Another valuable aspect for surveyors, especially new ones, is the pilot's "encyclopedic knowledge" of the history and geography of Prince William Sound. His colleagues say he knows every stream name in the Sound. "During [my] first few flights, Roger would quietly tip the plane or circle an area he knew I missed or miscounted without saying a word; it was his way to train me," remembered Evelyn Brown.
When asking Behymer what he thinks makes a good pilot, he first mentions initial training as a ground base for any good piloting. Soon after comes the need for a good mentor. His was Terry Kennedy, whom he started flying for as a taxi pilot at the beginning of his career in 1975. "He's about the only one I'd fly with just about anywhere around here," confessed Behymer about his friend. "He's about top notch."
After his first year spent flying for Cordova Air Services, then named after its owner, Kennedy Air Service, Behymer started taking Fish and Game employees on board. That was in 1976 and he never stopped ever since. One of the department's worst nightmares is to see Behymer leave: "You can't retire before I do, because we can't replace you."

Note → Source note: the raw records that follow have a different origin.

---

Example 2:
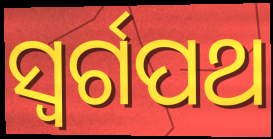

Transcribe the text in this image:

ସ୍ୱର୍ଗପଥ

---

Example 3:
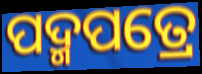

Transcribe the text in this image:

ପଦ୍ମପତ୍ରେ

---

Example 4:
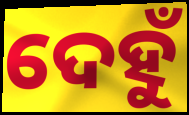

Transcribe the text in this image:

ଦେହୁଁ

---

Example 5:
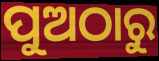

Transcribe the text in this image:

ପୁଅଠାରୁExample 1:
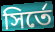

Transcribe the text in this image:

সির্তে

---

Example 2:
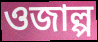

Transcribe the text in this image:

ওজাল্প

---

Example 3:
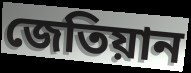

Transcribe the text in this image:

জেতিয়ান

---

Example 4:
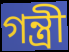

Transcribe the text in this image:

গন্ত্রী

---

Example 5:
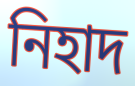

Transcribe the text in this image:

নিহাদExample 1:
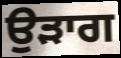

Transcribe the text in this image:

ਉੜਾਗ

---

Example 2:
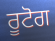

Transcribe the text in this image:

ਰੂਟੋਗ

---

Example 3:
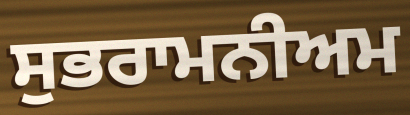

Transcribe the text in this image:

ਸੁਭਰਾਮਨੀਅਮ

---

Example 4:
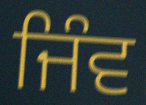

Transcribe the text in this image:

ਜਿੰਵ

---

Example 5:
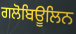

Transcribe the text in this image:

ਗਲੋਬਿਊਲਿਨ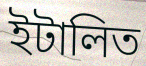
ইটালিতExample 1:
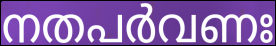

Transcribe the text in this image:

നതപർവണഃ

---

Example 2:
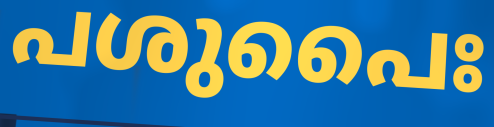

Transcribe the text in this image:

പശുപൈഃ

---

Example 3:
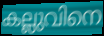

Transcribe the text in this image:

കല്ലുവിനെ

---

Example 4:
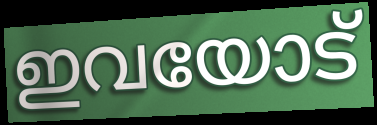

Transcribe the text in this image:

ഇവയോട്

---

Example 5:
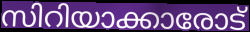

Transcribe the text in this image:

സിറിയാക്കാരോട്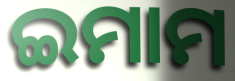
ଇମାମ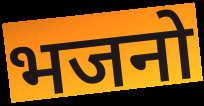
भजनो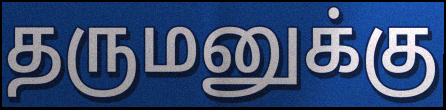
தருமனுக்குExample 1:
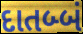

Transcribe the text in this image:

દાતબ્બં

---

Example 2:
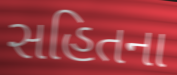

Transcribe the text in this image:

સહિતના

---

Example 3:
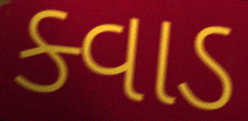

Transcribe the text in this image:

ક્વાડ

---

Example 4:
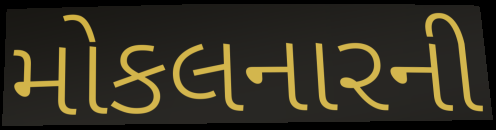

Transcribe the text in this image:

મોકલનારની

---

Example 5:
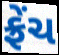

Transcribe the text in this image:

ફ્રેંચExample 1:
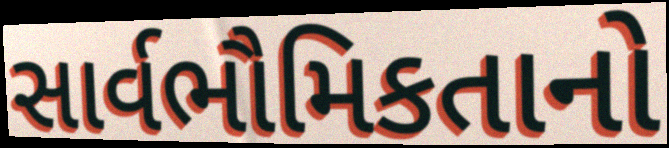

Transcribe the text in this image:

સાર્વભૌમિકતાનો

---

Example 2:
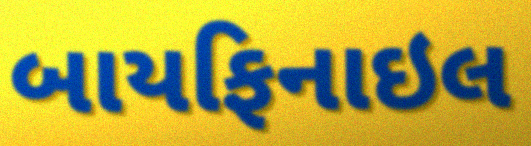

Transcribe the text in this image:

બાયફિનાઇલ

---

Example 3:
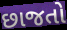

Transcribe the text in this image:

છાજતો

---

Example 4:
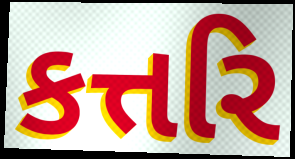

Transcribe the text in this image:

કત્તરિ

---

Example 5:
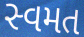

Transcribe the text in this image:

સ્વમત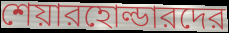
শেয়ারহোল্ডারদেরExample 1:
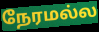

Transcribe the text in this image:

நேரமல்ல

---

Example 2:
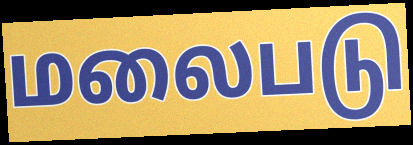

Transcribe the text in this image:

மலைபடு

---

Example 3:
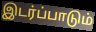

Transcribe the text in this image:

இடர்ப்பாடும்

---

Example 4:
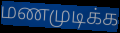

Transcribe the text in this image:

மணமுடிக்க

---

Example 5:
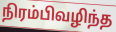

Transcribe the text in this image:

நிரம்பிவழிந்த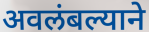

Few are those who dare complain about Behymer's fierce smoking habit. In tribute, many mentioned his casual way of lighting up Camel Straights during take-off, something most found as yet another sign of reassurance. "I knew everything was OK as long as I'd see cigarette butts fly out the vent as I counted fish!" joked former Fish and Game surveyor Ellen Simpson.
Others, like Evelyn Brown, would manage to settle their stomach out of it. "I found the second-hand smoke helpful in quelling my air sickness and speeding up my tolerance of the aerial maneuvers," she remembered.
Behymer's friendship seems to be just as steady and valuable as his driving. His former employer Terry Kennedy talks about a young trainee that grew to become a "real personal friend," - a friend who has watched out for him for many years. A model of tolerance, Behymer would never take sides or express sharp judgments about people. "With Roger, you didn't have to talk at all if you didn't feel like to," said Dan Gray, who appreciated the tranquility of flights and adroitness of his pilot.
When asked if he's thinking about retiring, Roger's initial firm response is: "Not yet." He then comes to term with the idea, and corrects: "It'll have to happen one of these days. It's still all up in the air."